When you think about what’s been going on in the world for the past week, you might be thinking more about Christmas than pedestrian fatalities, but the latter took no holiday this year. Over the course of the past week, South Jersey has seen an astonishing number of serious pedestrian injuries and deaths on its roadways.
Here’s what’s been happening.
On Sunday, December 28th, at 7pm in Franklin Township, Gloucester County, a police cruiser struck and killed a 10-year old boy “as he walked to a friend’s house for a sleepover.”
Also on Sunday the 28th, in Mount Laurel, Burlington Township, a man walking along South Church Street was struck and killed by a car at 5:25pm.
On Saturday, December 27th, another incident occurred in Franklin Township, Gloucester County, when a man in a pickup truck severely injured a man on a bicycle on Little Mill Road.

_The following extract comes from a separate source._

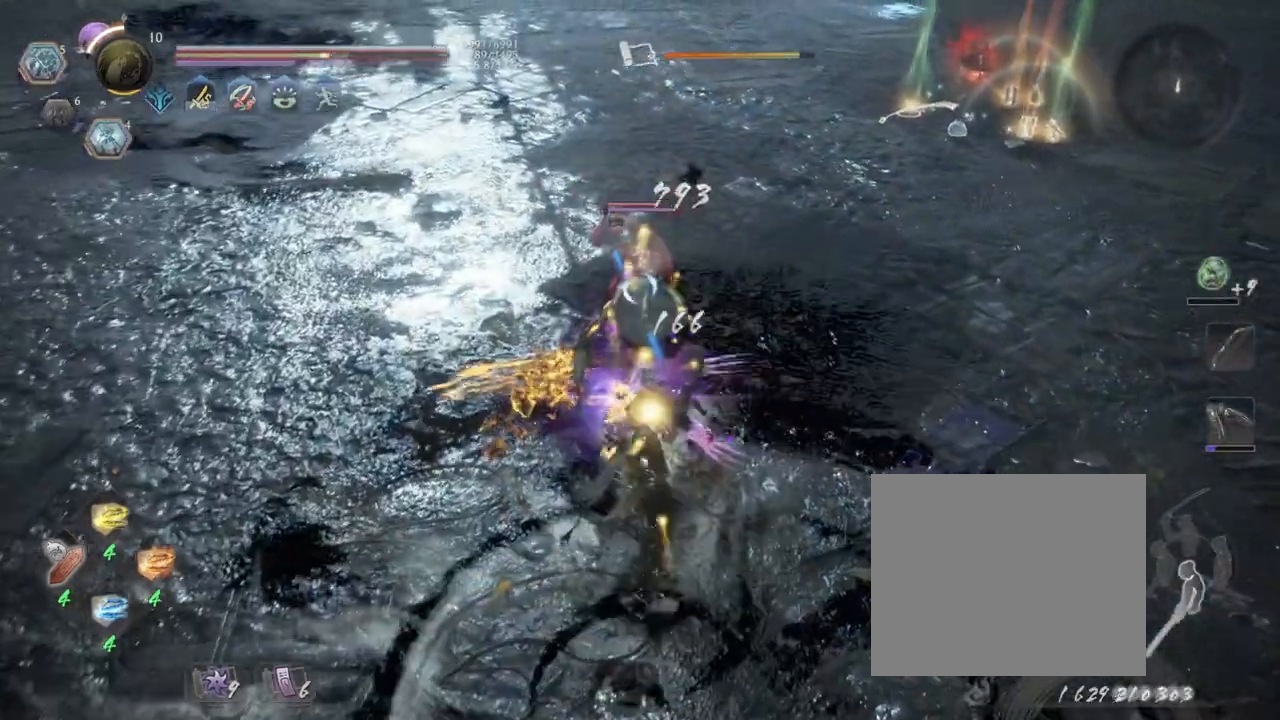
{"buttons": ["L1", "L3"], "left_stick": "left", "right_stick": "center", "events": [[100, "CIRCLE", "down"], [167, "L3", "down"], [167, "R2", "down"], [267, "CIRCLE", "up"], [350, "R2", "up"]]}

Witnesses who saw the crash “told police they saw the truck driving off with the bike still attached.”
On Christmas Eve in Hammonton, Atlantic County, a 77-year old woman leaving a church mass was killed by a minivan at 5:30pm on Route 206.
Also on Christmas Eve, in Washington Township, Gloucester County, a 17-year old was killed by an SUV while finishing up “Christmas shopping with friends.”
Let’s explore some themes common to each incident. Almost all occurred on roadways with no sidewalk, or, if one was present, an inconsistent sidewalk broken up by driveways. Aside from Delsea Drive, there weren’t even shoulders to travel in. A plurality of incidents involved large vehicles (a pickup truck, an SUV, a minivan), which are given extra consideration on our roadways in the form of wider lanes that make crossing roads harder for pedestrians. And in all but one case, no charges were filed, which is all too common in cases of car-on-pedestrian/biker fatalities.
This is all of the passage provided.